Scientists have found the worlds oldest known diamond encased in a crystal in Western Australia.

Washington, Aug 23 : Scientists have found the world's oldest known diamond encased in a crystal in Western Australia.

Geologists say the minuscule gemstones are 4.25 billion years old and could provide a rare glimpse into Earth's distant geologic past.

"No one would have really predicted that diamonds were in there," said Simon Wilde, a geologist at Curtin University of Technology in Perth and a member of the team that made the find.

He said the discovery provided evidence that seas of molten lava that covered primordial Earth had cooled down faster than had previously been thought.

The find also suggested that plate tectonics, the process by which large shelves of Earth's crust move to create geologic activity might have already been underway, he said.

"A diamond would never form in a magma ocean," said Thorsten Geisler, a geologist at Westfalische Wilhelms-Universitaet in Munster, Germany, and a member of the team.

Geisler said the discovery was a shocker to the researchers, as many of them believed that the molten lava and volcanic activity persisted on Earth's surface for at least 500 million years after our planet formed some 4.5 billion years ago.

According to National Geographic, the tiny diamonds were found trapped in zircon, a rare and exceptionally stable mineral that forms under temperatures between 1,112 and 1, 652 Fahrenheit.

Work item A =
Reproduce the diamond article word for word, everything from "Washington, Aug 23" down to "underway, he said.".
Work item B =
Write out the entries verbatim, everything from the first line of the entries down to and including the line containing "Reading left to".

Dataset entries

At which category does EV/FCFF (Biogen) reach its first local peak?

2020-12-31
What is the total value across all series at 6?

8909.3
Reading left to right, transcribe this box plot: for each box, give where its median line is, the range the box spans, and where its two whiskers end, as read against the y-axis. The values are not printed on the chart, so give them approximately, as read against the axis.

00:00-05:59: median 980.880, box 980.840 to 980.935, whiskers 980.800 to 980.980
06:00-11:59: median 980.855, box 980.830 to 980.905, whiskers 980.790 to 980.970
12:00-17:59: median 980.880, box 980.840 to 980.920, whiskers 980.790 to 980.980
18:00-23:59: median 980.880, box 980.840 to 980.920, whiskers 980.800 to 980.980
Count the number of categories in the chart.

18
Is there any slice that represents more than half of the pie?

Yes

Response area A =
Washington, Aug 23 : Scientists have found the world's oldest known diamond encased in a crystal in Western Australia.

Geologists say the minuscule gemstones are 4.25 billion years old and could provide a rare glimpse into Earth's distant geologic past.

"No one would have really predicted that diamonds were in there," said Simon Wilde, a geologist at Curtin University of Technology in Perth and a member of the team that made the find.

He said the discovery provided evidence that seas of molten lava that covered primordial Earth had cooled down faster than had previously been thought.

The find also suggested that plate tectonics, the process by which large shelves of Earth's crust move to create geologic activity might have already been underway, he said.

Response area B =
At which category does EV/FCFF (Biogen) reach its first local peak?

2020-12-31
What is the total value across all series at 6?

8909.3
Reading left to right, transcribe this box plot: for each box, give where its median line is, the range the box spans, and where its two whiskers end, as read against the y-axis. The values are not printed on the chart, so give them approximately, as read against the axis.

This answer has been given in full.